_Description of the task_
Copy exactly the lines of the records below, and only those lines, beginning with the line that contains "G04 APERTURE END LIST*" and ending with the line that contains "X169750000Y-81450000D02*".

_Provided records_
·····
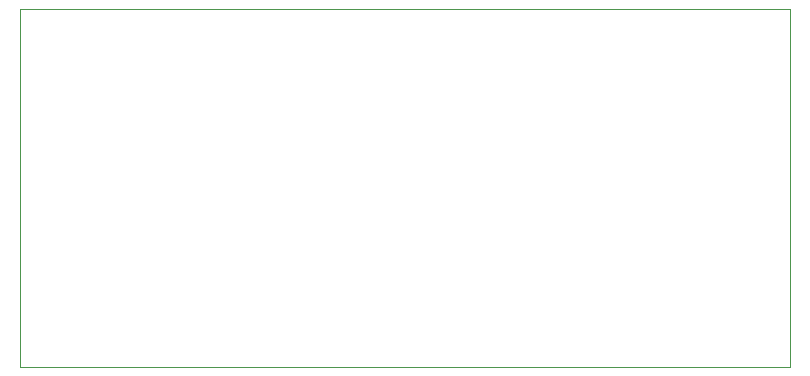
<source format=gbr>
%TF.GenerationSoftware,KiCad,Pcbnew,(5.1.9)-1*%
%TF.CreationDate,2021-06-10T09:26:42-06:00*%
%TF.ProjectId,sl-pi-aprs,736c2d70-692d-4617-9072-732e6b696361,rev?*%
%TF.SameCoordinates,Original*%
%TF.FileFunction,Profile,NP*%
%FSLAX46Y46*%
G04 Gerber Fmt 4.6, Leading zero omitted, Abs format (unit mm)*
G04 Created by KiCad (PCBNEW (5.1.9)-1) date 2021-06-10 09:26:42*
%MOMM*%
%LPD*%
G01*
G04 APERTURE LIST*
%TA.AperFunction,Profile*%
%ADD10C,0.050000*%
%TD*%
G04 APERTURE END LIST*
D10*
X108800000Y-111700000D02*
X104500000Y-111700000D01*
X104500000Y-110950000D02*
X104500000Y-111700000D01*
X104500000Y-81450000D02*
X104500000Y-110950000D01*
X104550000Y-81450000D02*
X104500000Y-81450000D01*
X107100000Y-81450000D02*
X104550000Y-81450000D01*
X169750000Y-81450000D02*
X107100000Y-81450000D01*
X169750000Y-81500000D02*
X169750000Y-81450000D01*
X169750000Y-84600000D02*
X169750000Y-81500000D01*
X169750000Y-108100000D02*
X169750000Y-84600000D01*
X169750000Y-111700000D02*
X169250000Y-111700000D01*
X169750000Y-108100000D02*
X169750000Y-111700000D01*
X108800000Y-111700000D02*
X169250000Y-111700000D01*
M02*

</source>
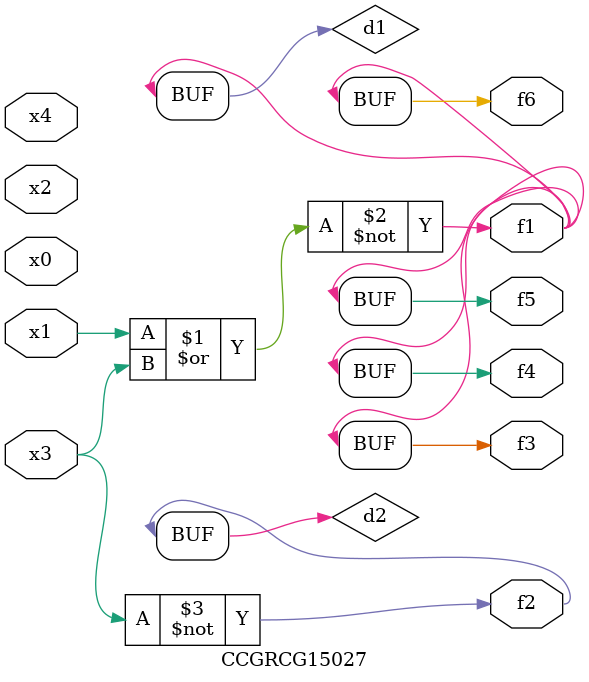
<source format=v>
module CCGRCG15027(
	input x0, x1, x2, x3, x4,
	output f1, f2, f3, f4, f5, f6
);

	wire d1, d2;

	nor (d1, x1, x3);
	not (d2, x3);
	assign f1 = d1;
	assign f2 = d2;
	assign f3 = d1;
	assign f4 = d1;
	assign f5 = d1;
	assign f6 = d1;
endmodule

</source>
·····
_Your response_
G04 APERTURE END LIST*
D10*
X108800000Y-111700000D02*
X104500000Y-111700000D01*
X104500000Y-110950000D02*
X104500000Y-111700000D01*
X104500000Y-81450000D02*
X104500000Y-110950000D01*
X104550000Y-81450000D02*
X104500000Y-81450000D01*
X107100000Y-81450000D02*
X104550000Y-81450000D01*
X169750000Y-81450000D02*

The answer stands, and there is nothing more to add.